On the other hand, I also realise that in the words of the great philosopher Krishnamurti, ‘Sadness is a vain attempt to possess’. One has to ‘let go’ to free the spirit of binding attachment.
And what is pain? Teaching yoga opens me to understand every small nuance of pain. I conclude through my own experience that most of the physical pain we feel is a camouflage for an emotional issue. Physical pain takes our focus away from the self-enquiry, from confronting ourselves and bringing ourselves ‘home’. Of understanding our sadness. What is it I am not observing?
Of course so much of our ‘pain’ is probably unconscious tension, years of it, accumulating over time…..and perhaps the only way to rid ourselves of it is to be ‘aware’ of this very fact.
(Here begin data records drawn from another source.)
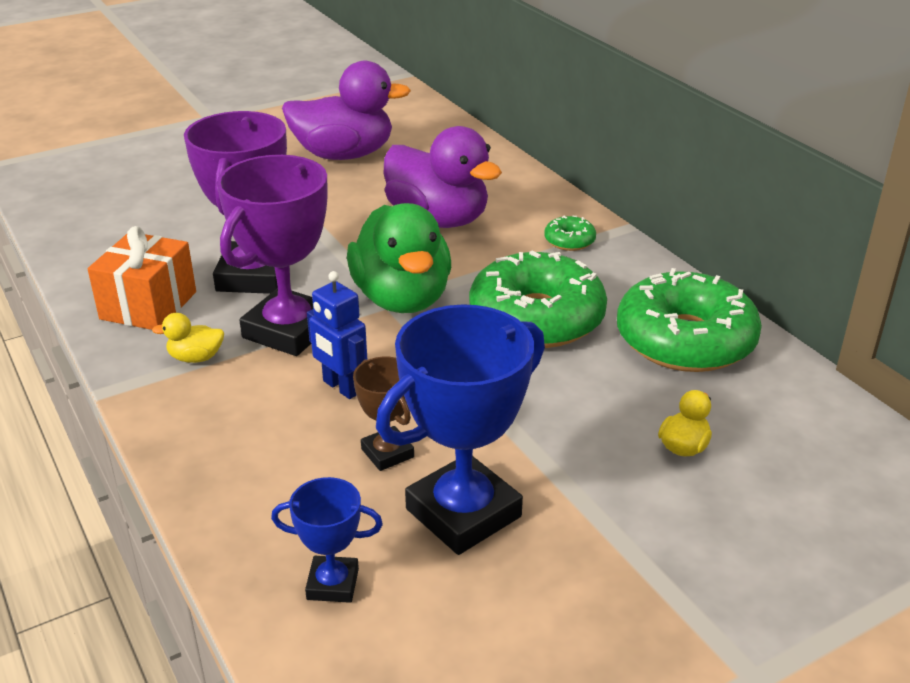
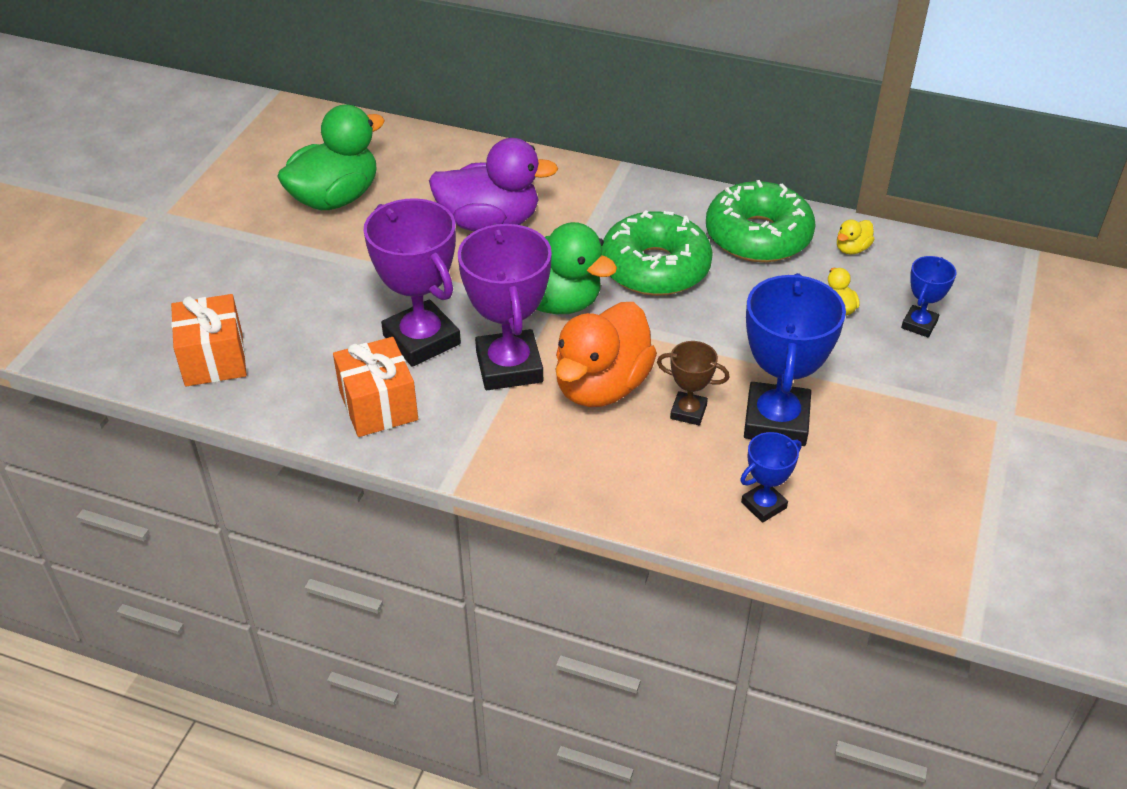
camera: 40 degrees left, 10 degrees up
(97, 218) = (214, 359): none -> orange gift
(196, 358) = (475, 423): yellow duck -> yellow duck (852, 249)
(341, 387) = (602, 386): blue robot -> orange duck
(344, 155) = (335, 198): purple duck -> green duck
(569, 241) = (601, 195): green donut -> none
(768, 513) = (919, 324): none -> blue trophy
Perhaps the issues will not surface for us to recognise them exactly, but will surface enough for us to accept them? Only an idea really!
And immediate emotional pain? Well, ‘fear’ is a word that resonates with me here. And again that goes back to self-enquiry. What have I experienced in the past that has come back into this moment to give me grief, to haunt me? Is it desolation, abandonment, isolation?
I have also come to learn that in order to let of the waves of sadness and to understand that ‘this too shall pass’, is to sit with the sadness for a little while (after all one is only human), and then to revert the experience to a more positive picture preferably peppered with snippets of love and laughter. Likened to dissolving grains of sugar into a glass of warm water. The drink of memories will always remain sweet.
I believe the ‘unsaid’ needs to be ‘said’, even if just ‘quietly’…….
‘Thank you. I love you’
Annemaree x
P.S. This photograph is of my 9-year-old nephew, Thomas. I think he is perhaps an old soul who has come to visit me. Who knows?
Beautiful & insightful. You have an incredible gift.